In his later post, Adams said calling a halt to classroom sessions would interrupt students’ learning and unnecessarily “create additional stress and complications” for teachers already working in a complicated environment.
“So far,” he wrote, “there is no connection between identified persons who have tested positive and the school system.”
The tighter restrictions will remain in place for several weeks, Adams said.
His order provides leeway for some recreational activities in the surrounding area. Sasebo personnel may “walk, jog or cycle” off base for exercise in the Sasebo and Hario areas, or around their off-base homes, provided they avoid congested or crowded areas.
Other permitted activities include kayaking, paddle boarding, fishing and similar activities in local rivers or at Lake Isanoura. Other sites for outdoor recreation are permitted, according to the revised public health order.
Attendance at off-base schools, child care and similar activities for children are permitted, with discretion.

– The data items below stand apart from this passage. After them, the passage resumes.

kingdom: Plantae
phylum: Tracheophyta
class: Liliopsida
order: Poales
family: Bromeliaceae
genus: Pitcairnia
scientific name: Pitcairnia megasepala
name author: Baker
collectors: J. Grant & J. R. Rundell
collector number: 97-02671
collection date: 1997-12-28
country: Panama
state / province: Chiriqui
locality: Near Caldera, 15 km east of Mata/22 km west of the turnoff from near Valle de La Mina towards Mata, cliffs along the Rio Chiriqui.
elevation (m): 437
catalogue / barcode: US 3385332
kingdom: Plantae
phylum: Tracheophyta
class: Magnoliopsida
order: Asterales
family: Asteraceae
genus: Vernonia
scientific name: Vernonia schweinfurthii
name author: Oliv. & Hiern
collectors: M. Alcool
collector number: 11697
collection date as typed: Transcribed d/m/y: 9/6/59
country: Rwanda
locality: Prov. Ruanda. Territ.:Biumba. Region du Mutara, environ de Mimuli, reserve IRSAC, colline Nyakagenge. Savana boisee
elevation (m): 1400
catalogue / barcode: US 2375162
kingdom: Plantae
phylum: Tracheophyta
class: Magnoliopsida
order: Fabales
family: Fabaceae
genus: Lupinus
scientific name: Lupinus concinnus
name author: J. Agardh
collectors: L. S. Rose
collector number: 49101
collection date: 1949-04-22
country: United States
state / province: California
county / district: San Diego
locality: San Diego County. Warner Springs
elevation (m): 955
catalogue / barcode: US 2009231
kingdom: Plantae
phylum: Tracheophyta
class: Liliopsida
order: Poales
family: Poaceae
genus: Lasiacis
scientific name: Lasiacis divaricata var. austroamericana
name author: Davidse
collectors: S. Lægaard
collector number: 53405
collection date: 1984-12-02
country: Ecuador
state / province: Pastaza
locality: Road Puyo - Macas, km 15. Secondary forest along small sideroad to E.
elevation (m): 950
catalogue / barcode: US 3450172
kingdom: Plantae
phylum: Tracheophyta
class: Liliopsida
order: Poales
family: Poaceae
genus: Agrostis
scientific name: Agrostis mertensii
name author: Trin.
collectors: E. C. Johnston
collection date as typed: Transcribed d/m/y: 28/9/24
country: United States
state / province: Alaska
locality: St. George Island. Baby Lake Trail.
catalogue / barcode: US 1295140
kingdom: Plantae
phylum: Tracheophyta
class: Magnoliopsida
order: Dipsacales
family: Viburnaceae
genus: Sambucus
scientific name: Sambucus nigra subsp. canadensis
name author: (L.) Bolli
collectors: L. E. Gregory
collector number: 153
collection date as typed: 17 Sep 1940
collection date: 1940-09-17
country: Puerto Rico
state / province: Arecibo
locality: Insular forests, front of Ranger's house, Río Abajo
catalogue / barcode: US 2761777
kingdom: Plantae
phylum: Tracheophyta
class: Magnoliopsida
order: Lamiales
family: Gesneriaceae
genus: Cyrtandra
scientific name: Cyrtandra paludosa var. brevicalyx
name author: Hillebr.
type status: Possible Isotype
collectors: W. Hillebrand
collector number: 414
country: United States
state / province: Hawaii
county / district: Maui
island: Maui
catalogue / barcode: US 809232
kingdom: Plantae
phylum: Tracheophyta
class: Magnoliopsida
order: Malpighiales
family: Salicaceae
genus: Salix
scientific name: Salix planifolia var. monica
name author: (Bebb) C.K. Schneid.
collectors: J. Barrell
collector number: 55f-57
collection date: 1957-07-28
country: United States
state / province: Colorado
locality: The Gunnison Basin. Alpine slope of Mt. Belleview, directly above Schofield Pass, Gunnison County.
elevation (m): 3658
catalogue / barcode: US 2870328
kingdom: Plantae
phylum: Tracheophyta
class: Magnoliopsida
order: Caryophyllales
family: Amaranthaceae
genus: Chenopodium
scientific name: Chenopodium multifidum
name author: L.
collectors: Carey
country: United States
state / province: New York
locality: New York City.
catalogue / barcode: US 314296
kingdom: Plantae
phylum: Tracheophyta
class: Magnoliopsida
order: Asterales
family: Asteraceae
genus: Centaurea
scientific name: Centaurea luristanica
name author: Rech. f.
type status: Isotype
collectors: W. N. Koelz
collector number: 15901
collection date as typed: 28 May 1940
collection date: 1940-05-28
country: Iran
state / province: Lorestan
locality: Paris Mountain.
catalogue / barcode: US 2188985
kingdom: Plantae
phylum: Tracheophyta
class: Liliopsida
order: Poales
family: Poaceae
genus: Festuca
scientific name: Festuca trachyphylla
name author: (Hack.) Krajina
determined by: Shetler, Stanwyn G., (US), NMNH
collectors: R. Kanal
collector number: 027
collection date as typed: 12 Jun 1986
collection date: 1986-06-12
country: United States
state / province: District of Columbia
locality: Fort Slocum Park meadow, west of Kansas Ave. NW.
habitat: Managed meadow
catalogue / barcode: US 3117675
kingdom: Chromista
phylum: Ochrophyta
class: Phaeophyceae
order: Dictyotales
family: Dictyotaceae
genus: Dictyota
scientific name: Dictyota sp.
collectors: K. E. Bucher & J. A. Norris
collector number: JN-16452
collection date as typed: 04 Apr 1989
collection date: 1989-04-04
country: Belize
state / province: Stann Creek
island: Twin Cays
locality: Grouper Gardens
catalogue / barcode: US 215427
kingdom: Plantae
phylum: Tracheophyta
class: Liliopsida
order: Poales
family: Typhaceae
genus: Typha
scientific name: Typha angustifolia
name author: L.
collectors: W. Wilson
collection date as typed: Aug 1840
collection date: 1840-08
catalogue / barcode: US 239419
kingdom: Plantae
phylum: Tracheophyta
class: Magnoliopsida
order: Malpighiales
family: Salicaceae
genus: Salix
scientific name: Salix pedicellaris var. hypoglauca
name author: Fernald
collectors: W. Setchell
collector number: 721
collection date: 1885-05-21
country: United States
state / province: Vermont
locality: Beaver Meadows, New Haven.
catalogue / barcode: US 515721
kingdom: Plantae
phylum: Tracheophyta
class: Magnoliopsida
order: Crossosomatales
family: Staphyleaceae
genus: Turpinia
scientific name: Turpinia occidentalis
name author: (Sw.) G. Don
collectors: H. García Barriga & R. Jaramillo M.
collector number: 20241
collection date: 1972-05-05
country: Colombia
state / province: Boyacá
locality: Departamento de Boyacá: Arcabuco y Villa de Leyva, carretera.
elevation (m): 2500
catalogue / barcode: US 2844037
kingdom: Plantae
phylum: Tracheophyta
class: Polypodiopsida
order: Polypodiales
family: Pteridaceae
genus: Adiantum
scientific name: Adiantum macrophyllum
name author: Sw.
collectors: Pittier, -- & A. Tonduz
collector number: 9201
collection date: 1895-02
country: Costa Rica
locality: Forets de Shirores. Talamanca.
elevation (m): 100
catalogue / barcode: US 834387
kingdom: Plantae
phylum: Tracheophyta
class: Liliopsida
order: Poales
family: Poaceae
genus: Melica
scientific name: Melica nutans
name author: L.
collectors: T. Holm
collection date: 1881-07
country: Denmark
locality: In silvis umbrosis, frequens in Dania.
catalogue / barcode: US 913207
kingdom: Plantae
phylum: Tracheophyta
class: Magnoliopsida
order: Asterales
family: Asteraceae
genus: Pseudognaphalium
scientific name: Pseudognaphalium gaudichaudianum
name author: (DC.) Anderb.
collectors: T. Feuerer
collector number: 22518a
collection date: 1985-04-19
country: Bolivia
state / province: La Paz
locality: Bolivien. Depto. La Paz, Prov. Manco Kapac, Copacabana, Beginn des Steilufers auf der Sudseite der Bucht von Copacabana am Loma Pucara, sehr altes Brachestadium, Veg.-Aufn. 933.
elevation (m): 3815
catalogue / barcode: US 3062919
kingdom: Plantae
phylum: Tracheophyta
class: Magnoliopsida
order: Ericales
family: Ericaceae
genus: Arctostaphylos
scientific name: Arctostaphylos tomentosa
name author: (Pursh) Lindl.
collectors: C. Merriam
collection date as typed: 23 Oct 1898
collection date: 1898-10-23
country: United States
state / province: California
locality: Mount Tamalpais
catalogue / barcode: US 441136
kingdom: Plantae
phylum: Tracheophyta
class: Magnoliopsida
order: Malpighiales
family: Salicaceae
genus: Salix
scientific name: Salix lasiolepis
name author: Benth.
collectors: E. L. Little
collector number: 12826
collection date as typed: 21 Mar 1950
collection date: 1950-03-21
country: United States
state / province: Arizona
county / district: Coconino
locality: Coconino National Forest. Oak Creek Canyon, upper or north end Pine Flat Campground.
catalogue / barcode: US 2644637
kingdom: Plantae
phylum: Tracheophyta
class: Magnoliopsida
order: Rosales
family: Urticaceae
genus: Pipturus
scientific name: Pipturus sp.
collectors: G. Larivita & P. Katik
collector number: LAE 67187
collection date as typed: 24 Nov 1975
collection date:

The updated public health order pulls back many activities previously permitted after a long summer of restrictions. Travel outside Sasebo city, for example, is forbidden without special permission. Any form of public transportation is off-limits; gathering in any size group other than family is also not allowed.
Exercise at base gyms is still an option, according to the public health order, provided the participants wear masks and employ social distancing. Base playgrounds are still available, with some conditions such as masks and social distancing.